Have 24v Victron Lithium batteries and charging them with a) 2x 12v D 12/24 Orion from 12v alternator and then now i have installed 80A 24v alternator to charge the 24v house bank as well. The alternator heats up a lot (130°C ) while running when connected directly, but it charges the system no problem. So decided to purchase 2x Orion XS 1400 to see if they would reduce the heat generation (limit them to 35 amp each).. Then realized that when the alternator is running “open circuit” it goes up to 40 volts. That means the Orion units give a “fault” notification due to too high input voltage, so they are of no use. Any ideas how to sort this out? External voltage regulator?
You need a lead acid battety on the alternator output to act as a buffer to always provide some load on the alternator. The Orions are battery to battery chargers, not alternator to battery chargers. All manuals, wiring diagrams and schematics show a buffer battery on the alternator output.
Theres fixed output alternators available, for example 28V fixed. They dont need a battery or anything.
Which alternator did you use exactly?
It may have a S or Ignition connection, each could be used to sense battery voltage.

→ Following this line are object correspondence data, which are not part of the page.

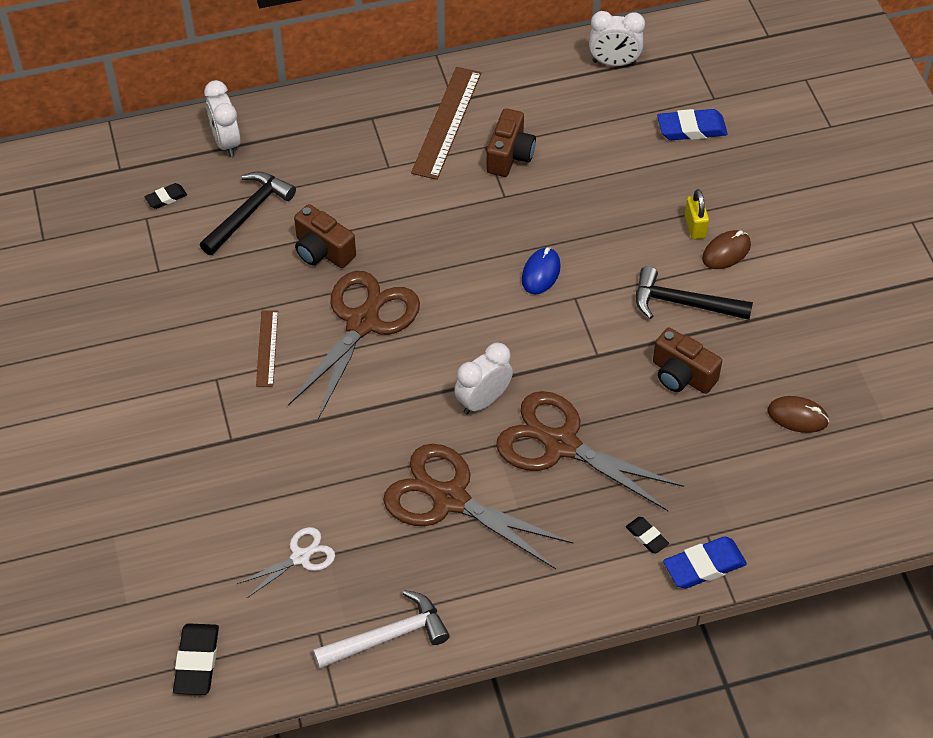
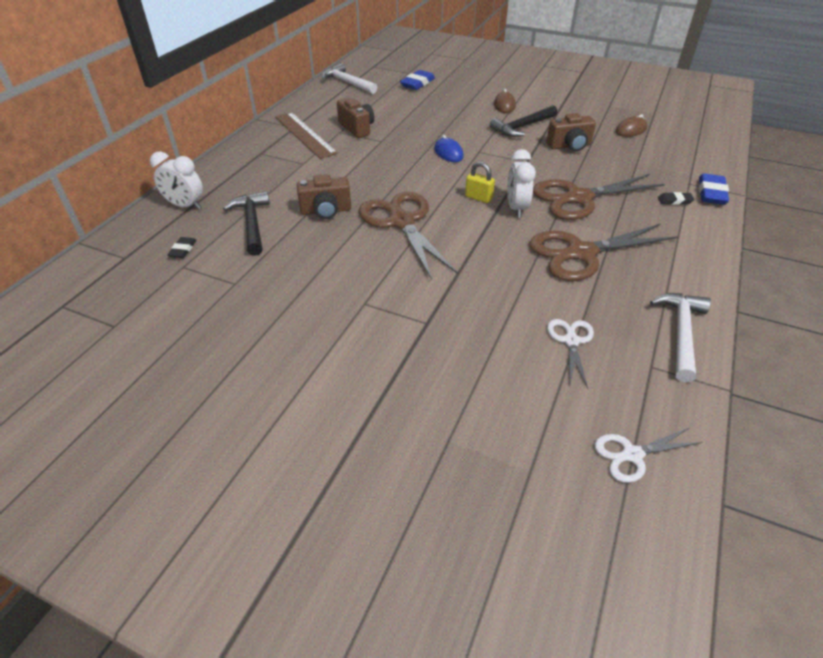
camera: 50 degrees left, 10 degrees down
black eraser [173,623,219,695] -> white scissors [594,428,703,483]
brown ruler [256,310,278,387] -> none
white clock [589,11,645,66] -> white hammer [322,63,377,94]
yellow padlock [685,189,709,239] -> yellow padlock moved to [465,162,495,203]

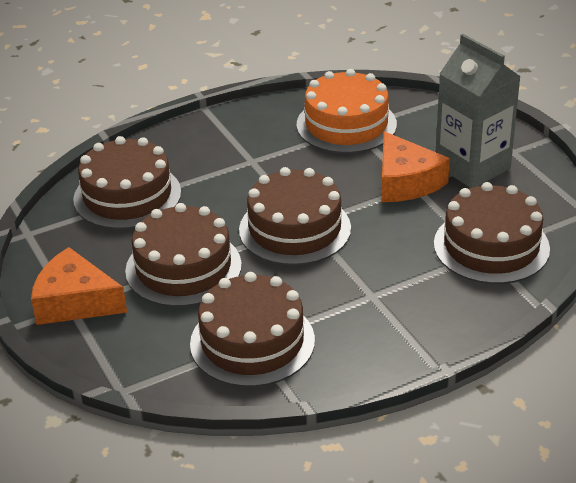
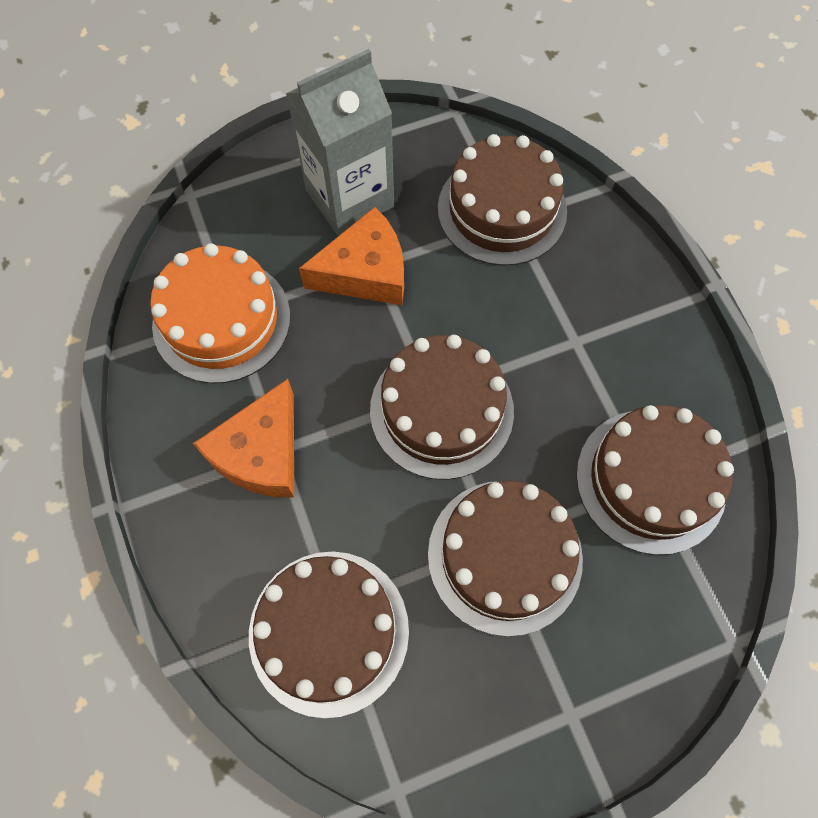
camera: 85 degrees left, 30 degrees up
orange cheese [31,247,127,325] -> orange cheese moved to [193,379,294,498]

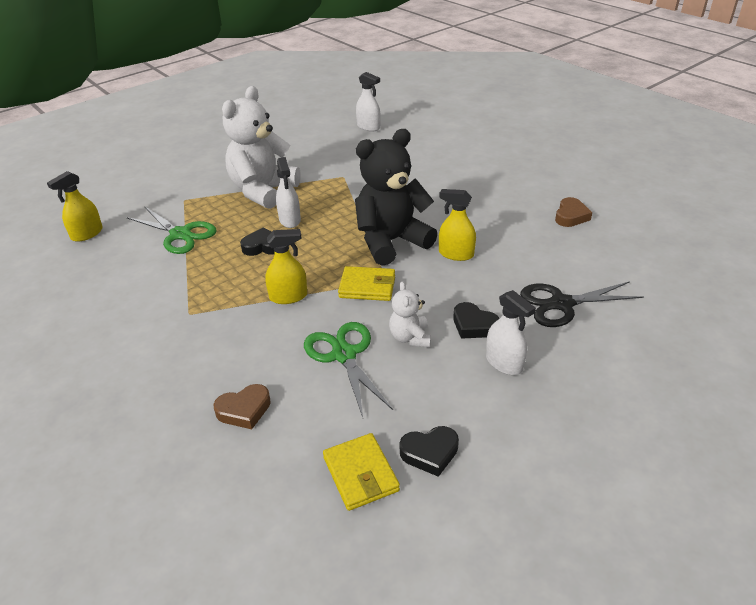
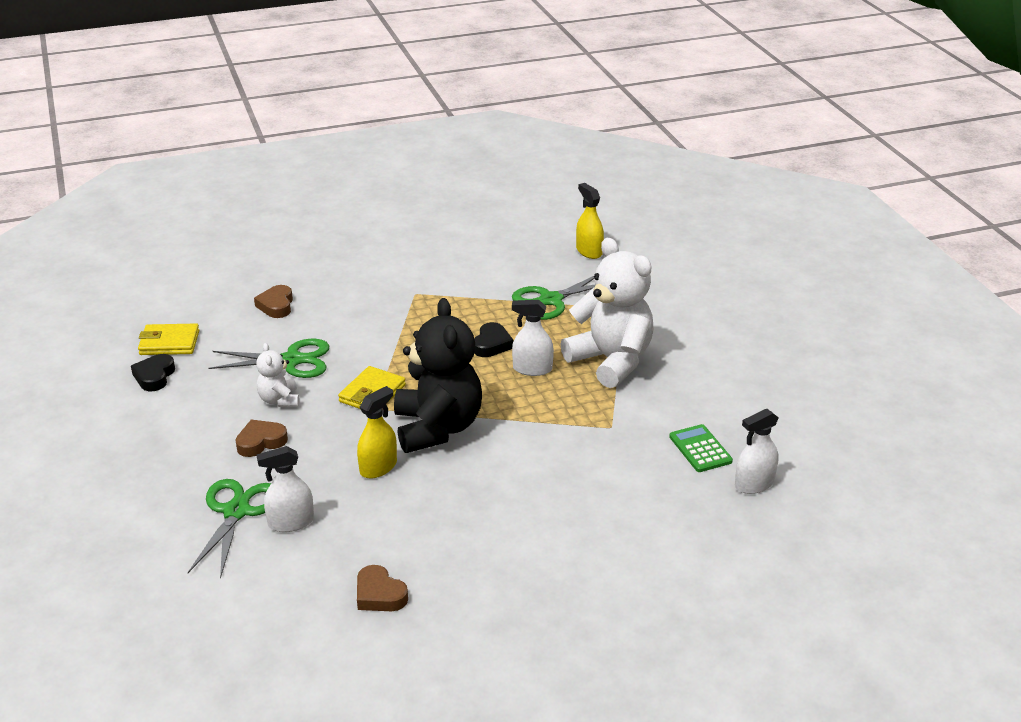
camera: 110 degrees right, 5 degrees down
yellow spray bottle [265,229,307,304] -> none
white teddy bear [389,281,431,348] -> white teddy bear turned 120 degrees counterclockwise [256,343,300,407]
black heart [453,302,500,339] -> brown heart [235,420,288,457]
white spray bottle [486,290,536,375] -> white spray bottle moved to [257,446,314,532]
black scissors [520,281,644,327] -> green scissors [188,479,271,579]
none -> green calculator [669,424,733,472]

If they are not connected, then the alternator will raise its output voltage in an attempt to raise the voltage on the sense connection, to compensate for wire losses.
But as pwfarnell said, Orions are designed to be used as battery-to-battery, so even with a fixed voltage alternator theres no guarantee that it would work
What size led acid battery would be sufficient? The system i have is 80 amp 24v Alternator (Standard Volvo Penta) and then i would need to connect it to Led acid batteries and from there to two Orion XS 1400 Units. I assume i cannot just place any size led acid between even though its just to buffer the alternator?
I am not sure how you would size this because normally the engine start battery being big enough to start the engine is big enough, probably larger than needed. Something like 40Ah would be probably be OK.